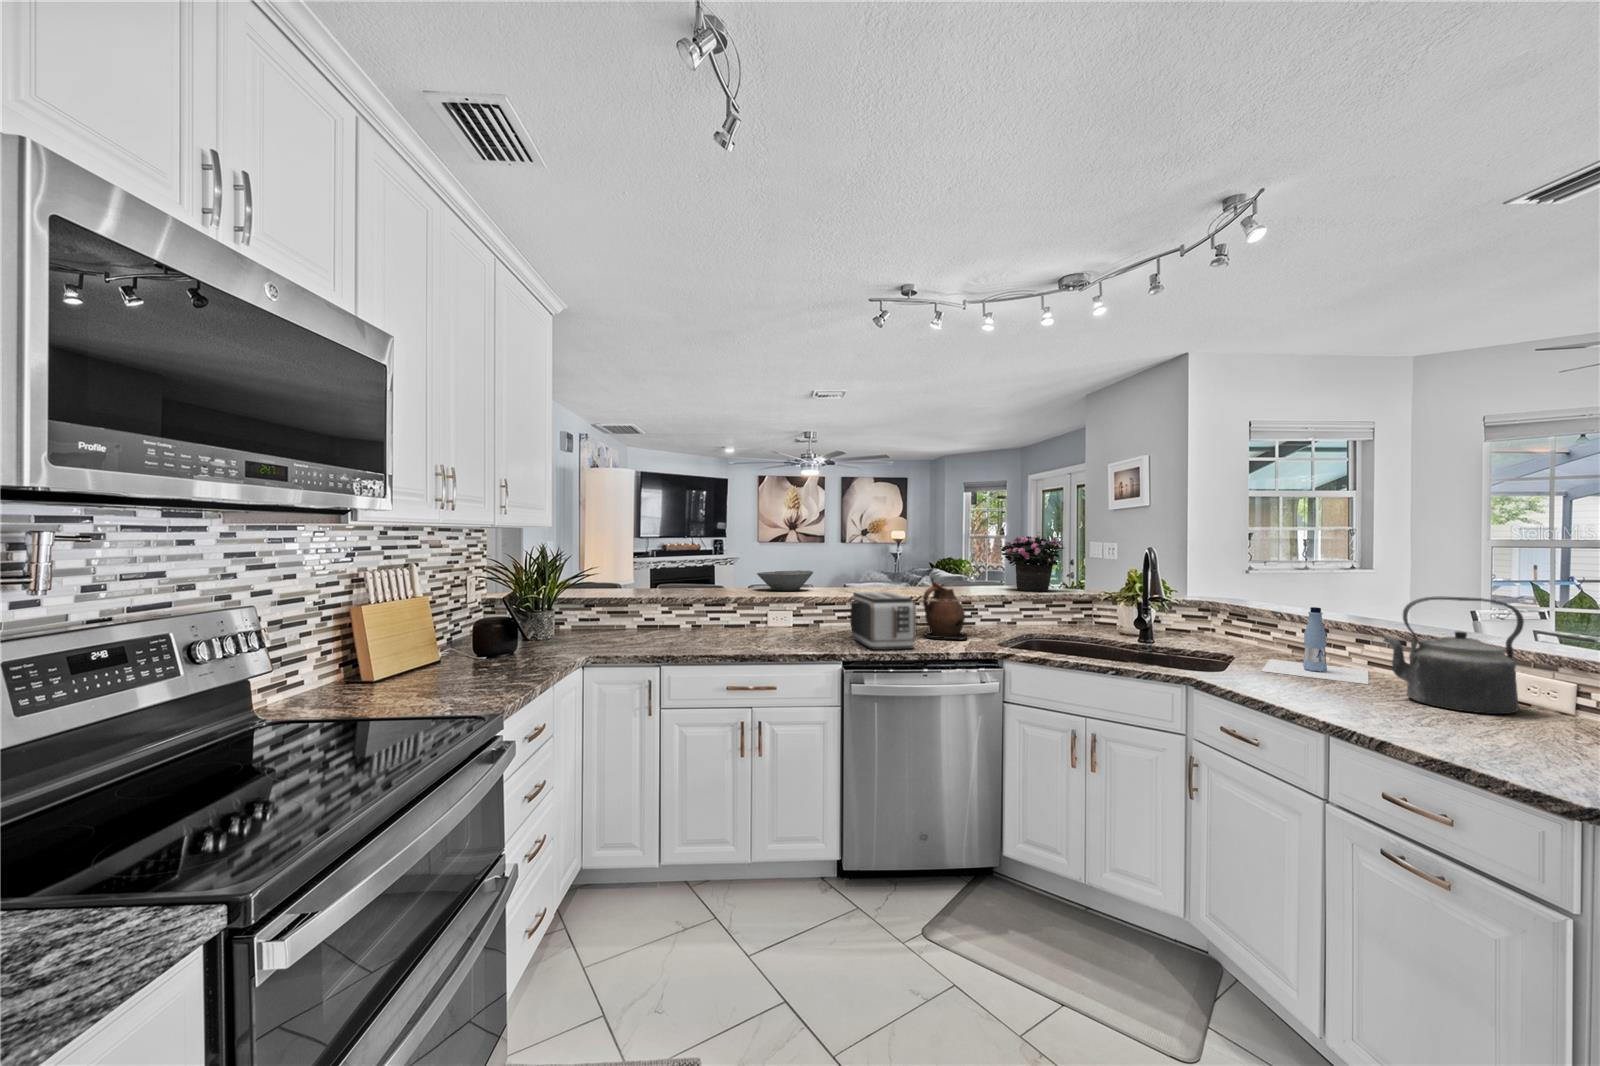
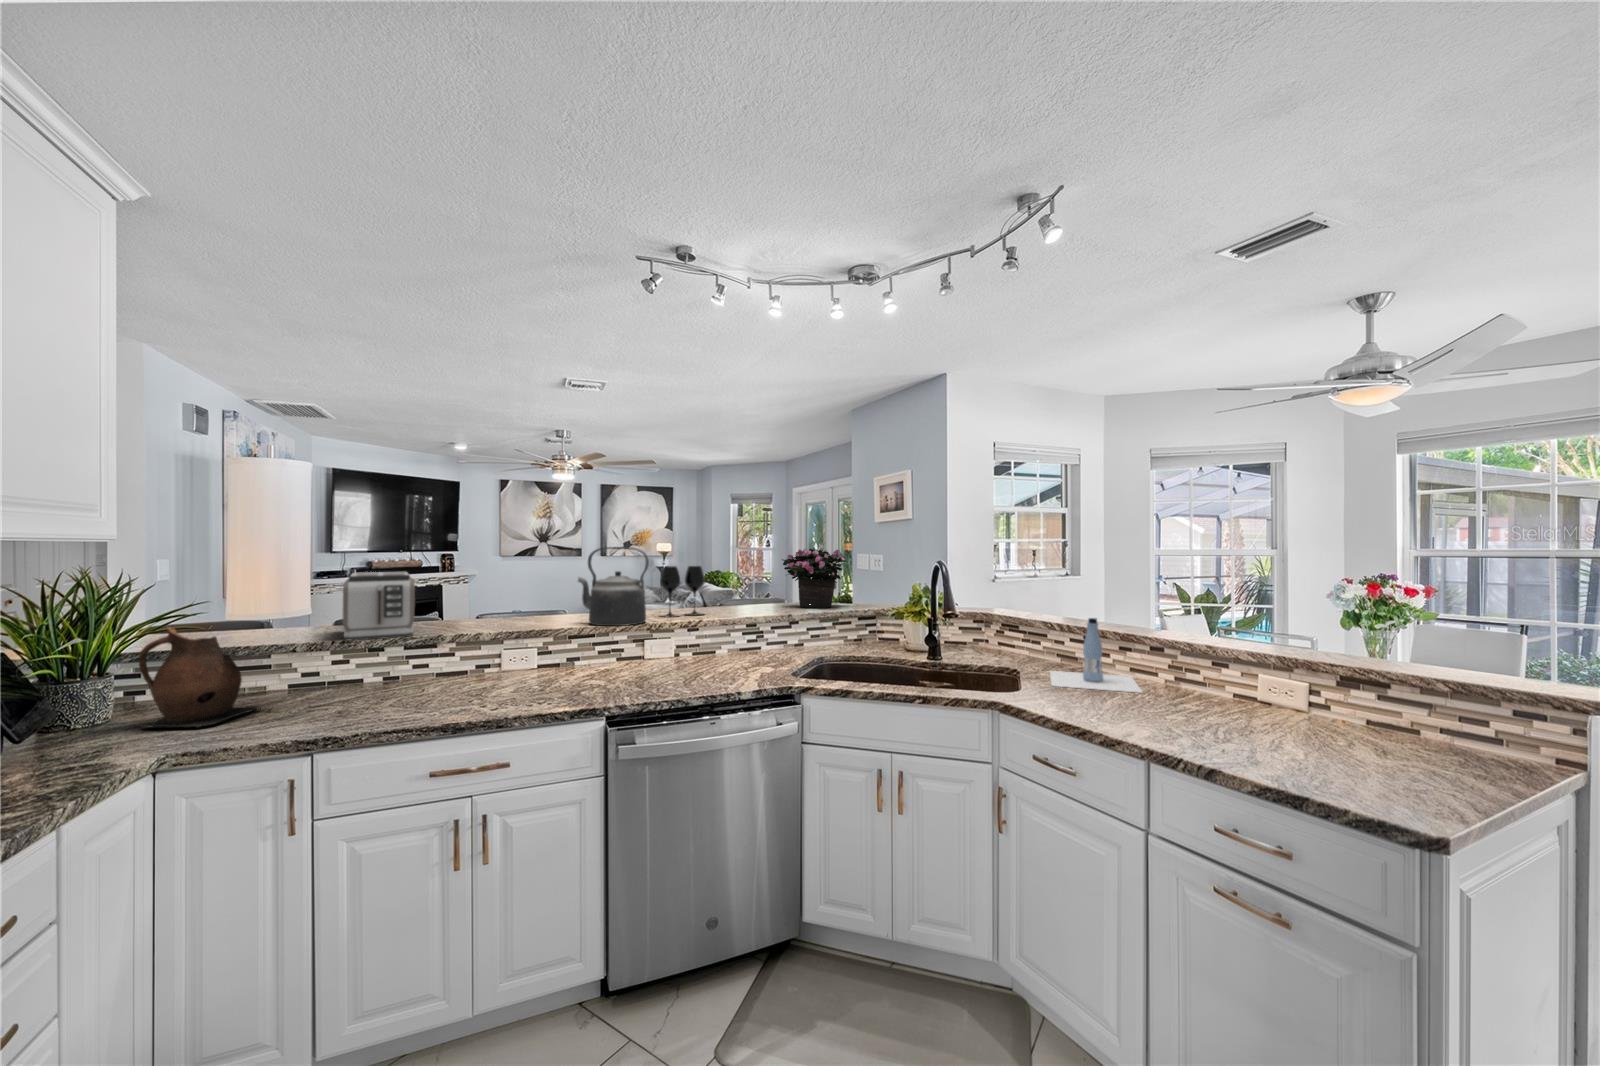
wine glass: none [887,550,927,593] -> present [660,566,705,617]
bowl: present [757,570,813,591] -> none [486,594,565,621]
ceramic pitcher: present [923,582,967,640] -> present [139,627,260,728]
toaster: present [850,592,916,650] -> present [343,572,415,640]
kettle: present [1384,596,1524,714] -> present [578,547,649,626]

----

> _WHAT YOU WILL DO_
Although the records above contain pictures, the copy should hold only the lines from their start through the line containing "toaster: present [850,592,916,650]", each exactly as written, and none of the pictures.

> _REPLY_
wine glass: none [887,550,927,593] -> present [660,566,705,617]
bowl: present [757,570,813,591] -> none [486,594,565,621]
ceramic pitcher: present [923,582,967,640] -> present [139,627,260,728]
toaster: present [850,592,916,650] -> present [343,572,415,640]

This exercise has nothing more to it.